Ducati e il team di Valentino Rossi legati da un contratto in scadenza a fine 2024. Yamaha tenta il colpaccio, ma Borgo Panigale risponde.
Luca Marini (Ansa)
Luca Marini – Motori.News
Yamaha proverà a fare di tutto per portare dalla sua parte il team VR46 di Valentino Rossi nella stagione MotoGP 2024. Lin Jarvis non ha mai nascosto il “colpaccio”, del resto c’è già una collaborazione con VR46 in Moto2 e il rapporto con il Dottore è di lunga data, dal 2004 fino al ritiro nel 2021 con quattro titoli mondiali vinti insieme. Ad eccezione del biennio 2011-2012 in Ducati, all’epoca senza frutti, ma adesso la Rossa di Borgo Panigale è una potenza di primo livello, capace di vincere e dominare in classe regina e SBK.Stavolta sarà difficile voltare le spalle al marchio emiliano per abbracciare il colosso giapponese, con il team Mooney VR46 felicemente legato a Ducati. Quando la squadra di Tavullia orchestrata da Alessio Salucci, Valentino Rossi e Pablo Nieto ha deciso di approdare in MotoGP, ha avviato consultazioni con i vari marchi.
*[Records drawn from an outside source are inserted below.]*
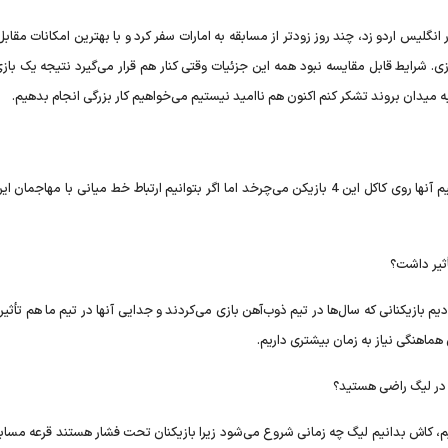
 انگلیس اردو زد، چند روز زودتر از مسابقه به امارات سفر کرد و با بهترین امکانات مقابل 
 در پوتین سربازی. شرایط قابل مقایسه نبود همه این جزئیات وقتی کنار هم قرار می‌گیرد نتیجه یک باز
ما به میدان بروند تشکر کنم اکنون هم ناامید نیستیم می‌خواهیم کار بزرگی انجام بدهیم.
آنها تیم بسیار خوبی هستند، 4 بازیکن خارجی تأثیرگذار دارند، تیم آنها روی کاکل این 4 بازیکن می‌چرخد اما اگر بتوانیم ارتباط خط میانی با مه
أثیر داشت؟
ن اصلی خود را از دست دادیم بازیکنانی که سال‌ها در تیم ذوب‌آهن بازی می‌کردند و جدایی آنها در تیم ما هم تأ
 هماهنگی نیاز به زمان بیشتری داریم.
ان در لیگ راضی هستید؟
کنیم، کاش بدانیم لیگ چه زمانی شروع می‌شود زیرا بازیکنان تحت فشار هستند قرعه مسا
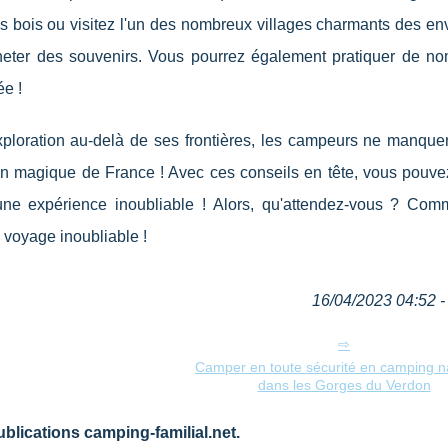
es bois ou visitez l'un des nombreux villages charmants des en
cheter des souvenirs. Vous pourrez également pratiquer de n
ée !
xploration au-delà de ses frontières, les campeurs ne manque
gion magique de France ! Avec ces conseils en tête, vous pouve
ne expérience inoubliable ! Alors, qu'attendez-vous ? Co
n voyage inoubliable !
16/04/2023 04:52 - 
Camper en toute sécurité en camping na
dans les Gorges du Verdon
blications camping-familial.net.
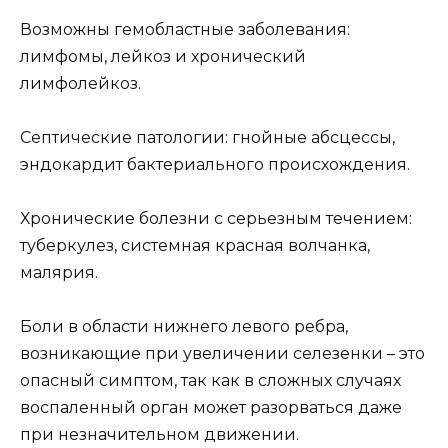
Возможны гемобластные заболевания:
лимфомы, лейкоз и хронический
лимфолейкоз.
Септические патологии: гнойные абсцессы,
эндокардит бактериального происхождения.
Хронические болезни с серьезным течением:
туберкулез, системная красная волчанка,
малярия.
Боли в области нижнего левого ребра,
возникающие при увеличении селезенки – это
опасный симптом, так как в сложных случаях
воспаленный орган может разорваться даже
при незначительном движении.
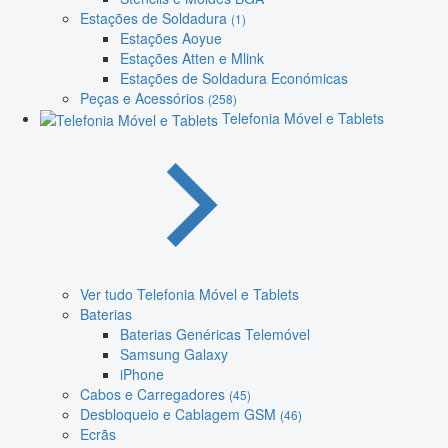
Estações de Soldadura
(1)
Estações Aoyue
Estações Atten e Mlink
Estações de Soldadura Económicas
Peças e Acessórios
(258)
Telefonia Móvel e Tablets
Ver tudo Telefonia Móvel e Tablets
Baterias
Baterias Genéricas Telemóvel
Samsung Galaxy
iPhone
Cabos e Carregadores
(45)
Desbloqueio e Cablagem GSM
(46)
Ecrãs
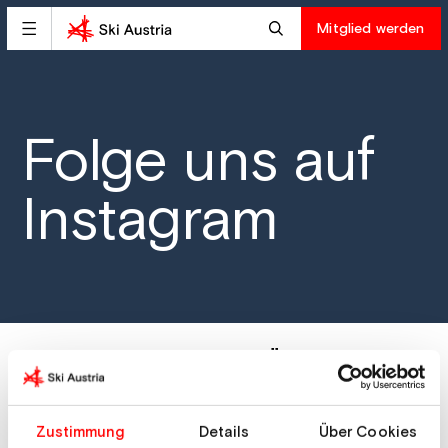
Mitglied werden
Folge uns auf
Instagram
Unsere Kanäle in der Übersicht
Ski Austria Official
Zustimmung
Details
Über Cookies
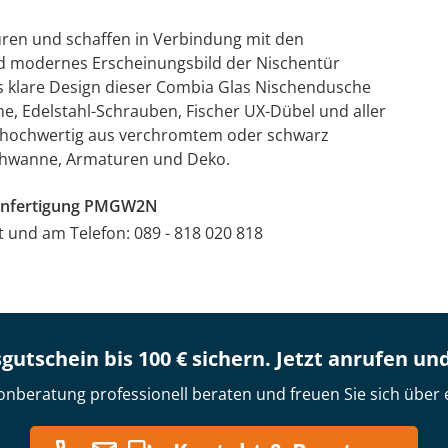
üren und schaffen in Verbindung mit den
nd modernes Erscheinungsbild der Nischentür
s klare Design dieser Combia Glas Nischendusche
me, Edelstahl-Schrauben, Fischer UX-Dübel und aller
rs hochwertig aus verchromtem oder schwarz
schwanne, Armaturen und Deko.
ßanfertigung PMGW2N
at und am Telefon: 089 - 818 020 818
gutschein bis 100 € sichern. Jetzt anrufen un
onberatung professionell beraten und freuen Sie sich über 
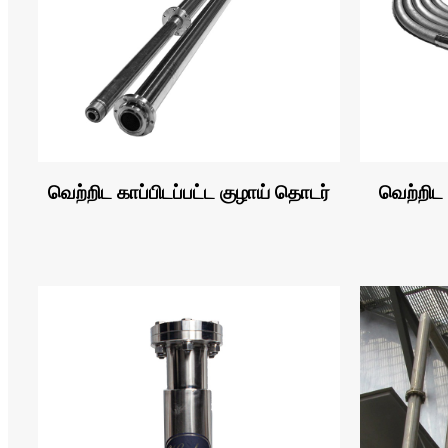
வெற்றிட காப்பிடப்பட்ட குழாய் தொடர்
வெற்றிட 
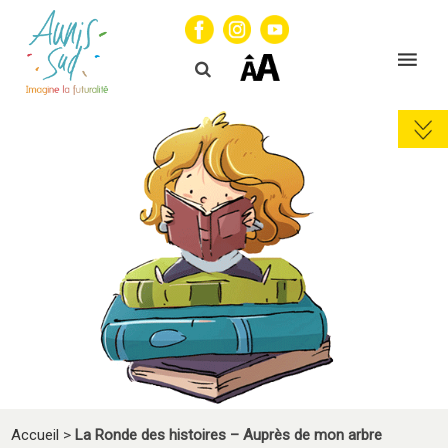
Accueil
>
La Ronde des histoires – Auprès de mon arbre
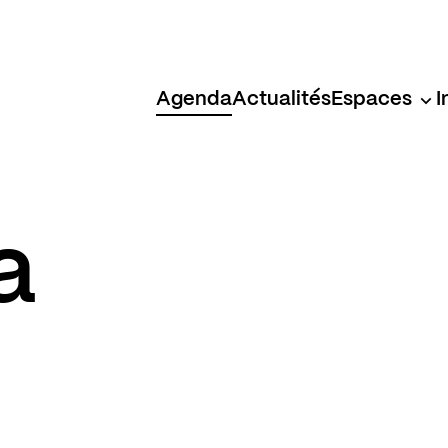
Agenda
Actualités
Espaces
I
a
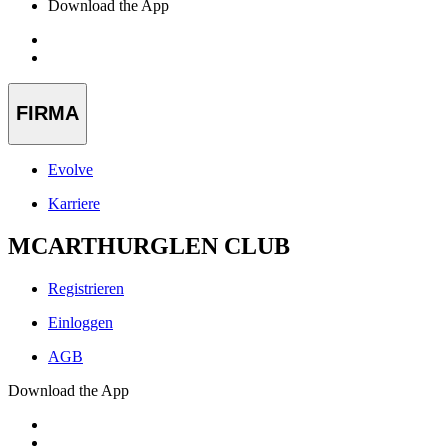
Download the App
FIRMA
Evolve
Karriere
MCARTHURGLEN CLUB
Registrieren
Einloggen
AGB
Download the App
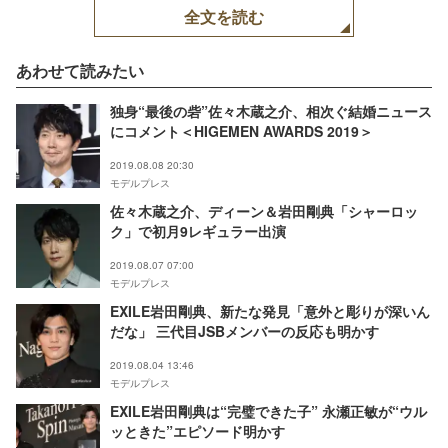
全文を読む
あわせて読みたい
独身“最後の砦”佐々木蔵之介、相次ぐ結婚ニュース
にコメント＜HIGEMEN AWARDS 2019＞
2019.08.08 20:30
モデルプレス
佐々木蔵之介、ディーン＆岩田剛典「シャーロッ
ク」で初月9レギュラー出演
2019.08.07 07:00
モデルプレス
EXILE岩田剛典、新たな発見「意外と彫りが深いん
だな」 三代目JSBメンバーの反応も明かす
2019.08.04 13:46
モデルプレス
EXILE岩田剛典は“完璧できた子” 永瀬正敏が“ウル
ッときた”エピソード明かす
All’epoca la Casa di Iwata aveva un contratto in fieri con il team RNF di Razlan Razali… Ora che la partnership è saltata, Lin Jarvis corteggia assiduamente la formazione VR46…

Ducati blinda il team di Valentino Rossi

Valentino Rossi (Ansa)
Valentino Rossi – Motori.News
Ma Ducati tiene a rispettare il contratto triennale con la squadra di Valentino Rossi, fermamente decisa a schierare otto moto in griglia anche nel prossimo biennio di MotoGP. “Abbiamo un contratto e un obbligo con VR46 e questo contratto durerà fino alla fine del 2024“, ha assicurato il direttore sportivo Paolo Ciabatti a Speedweek.com. “Non posso prevedere cosa accadrà dopo, tutto è aperto. Il team VR46 è formato da persone molto serie, i piloti sono contenti delle moto Desmosedici. Lo dimostrano i risultati che ottengono. Mi dispiace per la Yamaha…“.La Desmosedici GP ha dimostrato di essere la moto migliore dello schieramento, consentendo anche ai rookie di ottenere pole (Fabio Di Giannantonio al Mugello) e podi (Marco Bezzecchi ad Assen). Ma preservare otto moto per un lungo periodo non sarà impresa facile. Alcuni costruttori, vedi KTM, hanno dimostrato una certa contrarietà nelle riunioni MSMA.Una situazione che Paolo Ciabatti sa bene che non potrà sostenere a lungo. “Capisco che giocare con quattro squadre non sia una situazione ideale nel medio-lungo termine“, ha aggiunto il d.s. di Ducati Corse. “Del resto Suzuki non aveva in programma un team satellite quando abbiamo fatto gli accordi con Rossi e Gresini. Nel frattempo è andata anche peggio, si sono ritirati come squadra ufficiale. E Aprilia un anno fa forse non era così attraente… Non posso dire nulla sulla Yamaha. Solo che avevano una squadra satellite e l’hanno persa“.